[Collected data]

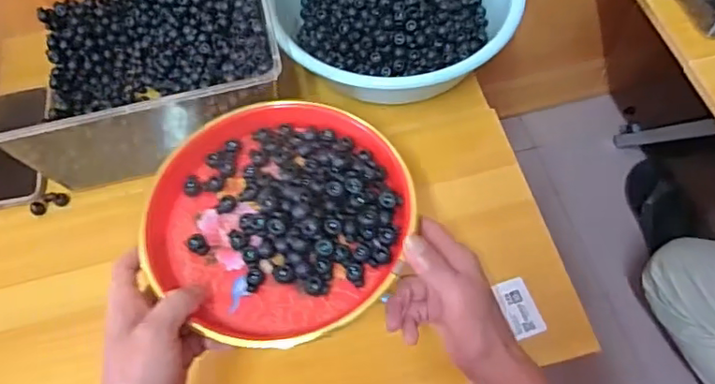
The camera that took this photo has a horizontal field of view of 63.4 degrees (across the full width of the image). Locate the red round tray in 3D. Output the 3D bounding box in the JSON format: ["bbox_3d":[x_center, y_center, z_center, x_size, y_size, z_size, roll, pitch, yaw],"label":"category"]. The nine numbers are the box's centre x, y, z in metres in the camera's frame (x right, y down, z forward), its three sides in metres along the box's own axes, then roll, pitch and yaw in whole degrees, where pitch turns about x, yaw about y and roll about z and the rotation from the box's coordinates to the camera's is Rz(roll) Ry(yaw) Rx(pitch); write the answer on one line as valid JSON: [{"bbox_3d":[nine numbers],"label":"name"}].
[{"bbox_3d":[-0.066,0.014,0.478,0.211,0.028,0.210,-13,62,-4],"label":"red round tray"}]

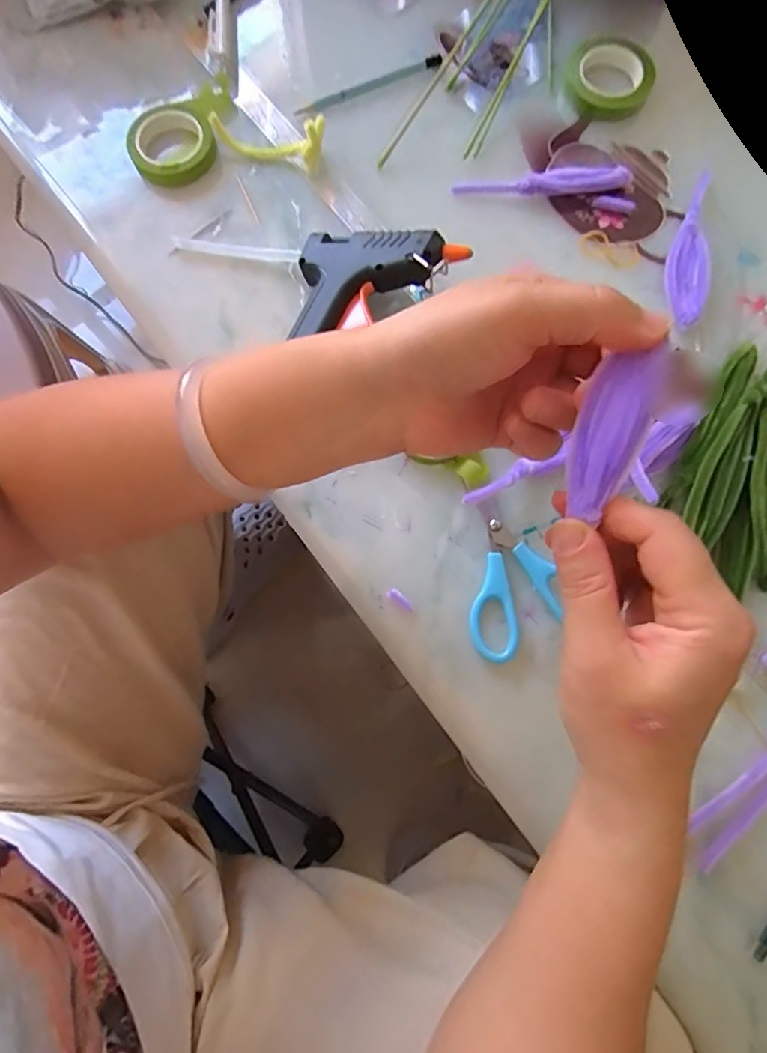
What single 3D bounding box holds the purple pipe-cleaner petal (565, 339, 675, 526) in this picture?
[{"bbox_3d":[0.085,-0.036,0.197,0.024,0.006,0.067,20,102,4],"label":"purple pipe-cleaner petal"}]

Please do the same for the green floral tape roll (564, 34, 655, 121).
[{"bbox_3d":[0.177,-0.355,0.410,0.064,0.015,0.065,0,77,0],"label":"green floral tape roll"}]

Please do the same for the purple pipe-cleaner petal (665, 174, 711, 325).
[{"bbox_3d":[0.218,-0.197,0.374,0.025,0.013,0.121,11,77,2],"label":"purple pipe-cleaner petal"}]

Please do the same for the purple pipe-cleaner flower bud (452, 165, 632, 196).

=== TASK OBJECTIVE ===
The expected output is each record, copied exactly, and nothing in place of the pictures.

=== WORKED SOLUTION ===
The camera that took this photo has a horizontal field of view of 63.4 degrees (across the full width of the image). Locate the red round tray in 3D. Output the 3D bounding box in the JSON format: ["bbox_3d":[x_center, y_center, z_center, x_size, y_size, z_size, roll, pitch, yaw],"label":"category"]. The nine numbers are the box's centre x, y, z in metres in the camera's frame (x right, y down, z forward), its three sides in metres along the box's own axes, then roll, pitch and yaw in whole degrees, where pitch turns about x, yaw about y and roll about z and the rotation from the box's coordinates to the camera's is Rz(roll) Ry(yaw) Rx(pitch); write the answer on one line as valid JSON: [{"bbox_3d":[nine numbers],"label":"name"}].
[{"bbox_3d":[-0.066,0.014,0.478,0.211,0.028,0.210,-13,62,-4],"label":"red round tray"}]

What single 3D bounding box holds the purple pipe-cleaner petal (565, 339, 675, 526) in this picture?
[{"bbox_3d":[0.085,-0.036,0.197,0.024,0.006,0.067,20,102,4],"label":"purple pipe-cleaner petal"}]

Please do the same for the green floral tape roll (564, 34, 655, 121).
[{"bbox_3d":[0.177,-0.355,0.410,0.064,0.015,0.065,0,77,0],"label":"green floral tape roll"}]

Please do the same for the purple pipe-cleaner petal (665, 174, 711, 325).
[{"bbox_3d":[0.218,-0.197,0.374,0.025,0.013,0.121,11,77,2],"label":"purple pipe-cleaner petal"}]

Please do the same for the purple pipe-cleaner flower bud (452, 165, 632, 196).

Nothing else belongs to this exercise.